#### [Texto de lectura]

27 enero 2009

A hombros de gigantes

Si mis neuronas hacen algo más que eco dentro de mi cabeza y lo recuerdo bien, en la tertulia sanvicentera de la semana pasada recordamos esas series que pusieron en su momento los ladrillos para que se viviera la explosión de 2004 y la onda expansiva posterior, que ha ido perdiendo empuje con el tiempo. Muchas de las series de las que hablamos sin parar ahora han hecho suyos logros que otras empezaron a utilizar algunos años antes, haciendo buena una famosa frase de Isaac Newton que decía que "si puedo ver más lejos que cualquiera, es porque estoy subido a hombros de gigantes".

No es que la ficción televisiva sea una ciencia, pero los nuevos creadores no pueden evitar insuflar en sus productos la influencia de lo que les gustaba cuando eran jóvenes, o de los proyectos que consideran obras maestras y guías en su trabajo. Por ejemplo, "Canción triste de Hill Street" fue una de las pioneras en el tratamiento realista de sus historias y en tratar a los personajes de manera más real, haciendo que se movieran en una zona moralmente gris bastante novedosa en la tele americana de los 80. "Luz de luna" trasladó a la pequeña pantalla y perfeccionó la tensión sexual no resuelta, salpicada por diálogos ingeniosos, de las comedias del Hollywood clásico, y si "Expediente X" puso de moda la fotografía oscura y muy contrastada para los thrillers (y las tramas serializadas interrelacionadas con los episodios autoconclusivos), "Murder One" innovó contando una única trama a lo largo de toda una temporada, algo que luego retomaría "24" añadiendo un endiablado ritmo narrativo.

[Datos recopilados]
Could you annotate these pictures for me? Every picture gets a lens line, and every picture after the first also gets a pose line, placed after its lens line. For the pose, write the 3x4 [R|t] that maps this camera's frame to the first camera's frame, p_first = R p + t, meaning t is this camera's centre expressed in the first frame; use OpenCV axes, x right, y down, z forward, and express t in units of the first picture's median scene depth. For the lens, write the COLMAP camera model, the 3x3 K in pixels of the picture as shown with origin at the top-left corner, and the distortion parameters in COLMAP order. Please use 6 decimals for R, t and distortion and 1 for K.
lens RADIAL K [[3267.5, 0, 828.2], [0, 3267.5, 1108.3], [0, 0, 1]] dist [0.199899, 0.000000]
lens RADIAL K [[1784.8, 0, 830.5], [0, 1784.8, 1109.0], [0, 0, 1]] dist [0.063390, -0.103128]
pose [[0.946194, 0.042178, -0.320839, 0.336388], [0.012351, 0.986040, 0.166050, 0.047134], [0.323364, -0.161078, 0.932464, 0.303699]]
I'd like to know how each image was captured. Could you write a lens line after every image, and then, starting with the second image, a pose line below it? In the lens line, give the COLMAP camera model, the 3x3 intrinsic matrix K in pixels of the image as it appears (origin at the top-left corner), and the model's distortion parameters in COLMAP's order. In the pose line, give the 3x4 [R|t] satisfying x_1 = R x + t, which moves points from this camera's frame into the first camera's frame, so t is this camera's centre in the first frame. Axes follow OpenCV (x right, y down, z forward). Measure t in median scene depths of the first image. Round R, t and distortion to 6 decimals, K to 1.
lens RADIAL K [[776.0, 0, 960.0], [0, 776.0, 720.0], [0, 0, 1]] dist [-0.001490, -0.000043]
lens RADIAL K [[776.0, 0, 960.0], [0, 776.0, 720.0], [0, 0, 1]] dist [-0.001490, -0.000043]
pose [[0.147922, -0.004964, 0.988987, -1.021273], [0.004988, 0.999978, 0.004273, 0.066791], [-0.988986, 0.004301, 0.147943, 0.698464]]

#### [Actividades propuestas]
• a. Según el texto sobre las series de televisión, ¿qué serie innovó al contar una única trama a lo largo de toda una temporada?
• b. Enumera todas las series de televisión que se mencionan por su título en el texto sobre las series de televisión.
• c. Retoma el texto sobre las series de televisión y continúalo a partir de su última oración.

#### [Soluciones esperadas]
• a. "Murder One".

• b. "Canción triste de Hill Street", "Luz de luna", "Expediente X", "Murder One" y "24".

• c.
El misterio y lo inexplicable se pusieron de moda gracias a "Twin Peaks", y las series con repartos corales multirraciales experimentaron un auge gracias a "Urgencias", que además apostó por un tratamiento muy realista de los espacios por donde se movían los personajes. Los diálogos sesudos dichos mientras se atraviesa todo un edificio (el célebre walking and talking) fueron unos de los legados de "El ala oeste de la Casa Blanca", igual que "Los Soprano" hizo que nos acostumbráramos a que los "buenos" no fueran los protagonistas.

"Buffy, la cazavampiros" inspiró a un montón de guionistas por el desarrollo y la evolución de sus personajes, y la comedia de "Friends" ha intentado muchas veces ser copiada, igual que la sátira despiadada de "Los Simpson" y "South Park", el absurdo de "Arrested Development", las excentricidades cotidianas de "Seinfeld" o el desapasionamiento de las tramas, y su estilizada presentación, en "CSI". Por supuesto, "Perdidos" va a ser copiada, homenajeada y tomada cmo inspiración a lo largo de los próximos años, y no sólo por casos tan claros como el de "El internado". Pero todos los guionistas han tenido siempre unos gigantes sobre cuyos hombros apoyarse para seguir avanzando.